The City That Never Sleeps is a veritable Mecca of the gambling world. Every year, over 40 million people visit Las Vegas to experience some of its thrills, like the casinos, Elvis impersonators, hotels, and parties. It is understandable, therefore, to wonder how this city affects the environment.
Casinos run 24/7 and it is not unusual for each of them, on average, to receive an electric bill of about $350,000 each month. After all, a facility that welcomes guests all the time and is always ready for newcomers and regulars alike has to keep running or it will lose its patrons to its competitors.
Unfortunately, it’s not just the electricity that’s the problem here. Many sites and attractions designed to draw in tourists spend a ridiculous amount of energy. Bellagio’s water fountains and the Luxor Beam are just two of the many ludicrous displays that gobble up a tremendous amount of power without giving anything in return.
This would all be fine and dandy, were it not for the fact that the state of Nevada, like most of the US, relies on fossil fuels for most of its energy needs. The redeeming quality of the state and Las Vegas is the overall strength of the infrastructure that can handle this kind of power. However, the energy solutions used are anything but sustainable.
As mentioned before, tens of millions of people visit the city every year. I’ll go out on a limb here and say that there aren’t many environmentally conscious people in search of thrills in Sin City. It remains to be seen if the influx of visitors is going to increase in the future.
On the Plus Side
Las Vegas is not as unsustainably bleak as it would seem. Hotels, casinos, and other companies are making strides to go green, even if it’s going to take some time. First of all, the traditional neons of the city are being replaced with LED, which emits more light and uses less power.

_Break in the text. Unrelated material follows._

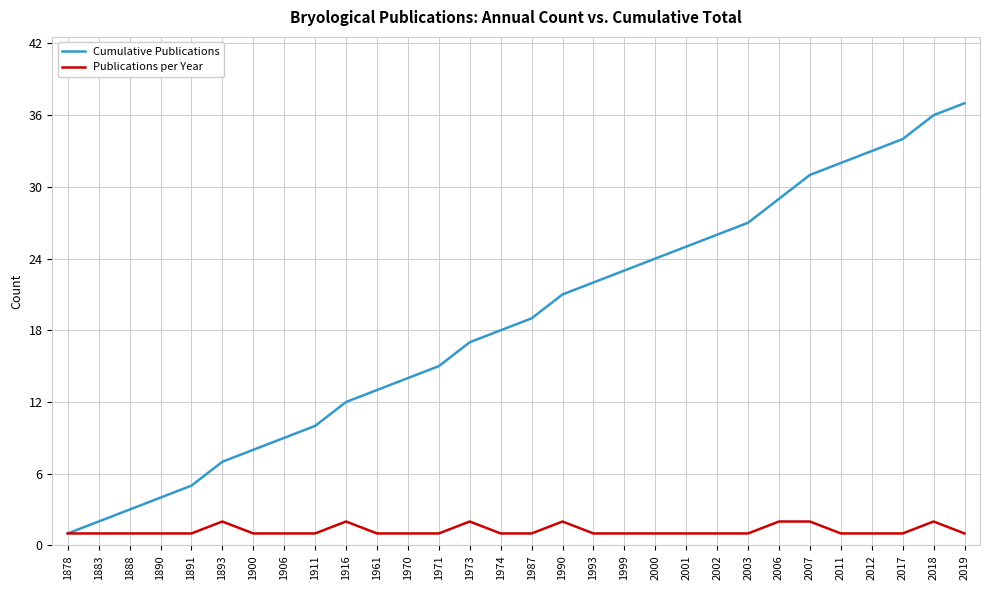

The value of Cumulative Publications at 2003 is 27. True or false?

True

Furthermore, many hotels melt down the soaps used by their guests to make new soaps that can be sold or donated. The same goes for pillowcases, sheets, and curtains. They are either repurposed as cleaning rags or turned into fabric or purses that, again, the hotels sell or donate.
This may not seem like a big deal, but it is a giant leap from the old-school Vegas and its devil-may-care attitude. It’s certainly a step in the right direction. One last treat. Vegas is in the desert. There’s hardly any rain all year round. This means that the city is perfect for solar panels and solar farms.
As it’s in the desert and surrounded by mountains, we can expect that the city won’t intrude on the wildlife too much. Even if it starts expanding, we are entering a more ecologically-conscious age. In a century or so, we may see a clean and green Vegas.